**GIVEN PASSAGE:**

--- --- ---

Mark Cuban once pictured himself running a major corporation — until he started his first job out of college.

After Cuban graduated from the University of Indiana in 1981, he was hired at Mellon Bank in Pittsburgh, he recently said on Trevor Noah’s “What Now?” podcast. He liked the job almost immediately, feeling comfortable enough to send business articles to the bank’s CEO and start a “rookie club,” where a group of new employees would invite senior executives out for drinks and networking, he said.

He felt confident he was building important relationships. Then, his boss unkindly told him to knock it off.

“I start to cry … because he’s just yelling at me nonstop,” Cuban said. “I didn’t look at it as just a [9-to-5] job … My only mission was to help my company make more money. My peers and bosses didn’t quite see [my strategy] that way.”

The experience “sealed” something he probably already knew, Cuban told CNBC Make It via email: If he wanted to run a company, he’d likely have to build his own.

--- --- ---

**EXERCISE DATA:**

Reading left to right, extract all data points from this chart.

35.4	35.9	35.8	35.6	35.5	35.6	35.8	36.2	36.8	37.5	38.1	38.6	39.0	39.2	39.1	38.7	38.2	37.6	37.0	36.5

--- --- ---

**YOUR TASKS:**
a: Please reproduce the part of the Mark Cuban passage that opens with the words containing "Mark Cuban once" and closes with "networking, he said.".
b: According to the Mark Cuban passage, at which bank was Cuban hired after graduating in 1981?
c: Go on with the Mark Cuban passage from where it ends.

**LIST OF ANSWERS:**
a:
Mark Cuban once pictured himself running a major corporation — until he started his first job out of college.

After Cuban graduated from the University of Indiana in 1981, he was hired at Mellon Bank in Pittsburgh, he recently said on Trevor Noah’s “What Now?” podcast. He liked the job almost immediately, feeling comfortable enough to send business articles to the bank’s CEO and start a “rookie club,” where a group of new employees would invite senior executives out for drinks and networking, he said.

b: Mellon Bank in Pittsburgh

c:
It was the first of two wake-up calls that taught Cuban he’d never blend into “the structure and limits” of corporate America, he said on the podcast.

The second one was at a PC software retailer in Dallas called Your Business Software, where he found employment after leaving Mellon Bank and working a series of odd jobs. He was fired after nine months for leaving the store unattended while he closed a $15,000 deal with a client without telling his boss, he recalled in a 2017 podcast interview.

“I was a lousy employee because I was a know-it-all,” Cuban told Wired last year. “I was an entrepreneur at heart, and I always thought I had a better idea [for how to do things].”

Many entrepreneurs are “misfits, difficult employees who start their own firms” because they don’t want to be managed or “work in a pre-structured environment,” suggested a 2007 analysis in American Psychologist, a peer-reviewed academic journal. That disposition may also help them survive the turbulence of launching a new company, the researchers found.

But not every prospective entrepreneur is as successful as Cuban, who launched a software company called Microsolutions in 1983 and kept it afloat through some turbulent early years. He ultimately sold it for $6 million in 1990.

Cuban’s second business, Broadcast.com, was acquired by Yahoo for $5.7 billion in 1999. He is currently running another entrepreneurial venture, discount prescription drug service Cost Plus Drugs, and has a reported net worth of $6.2 billion.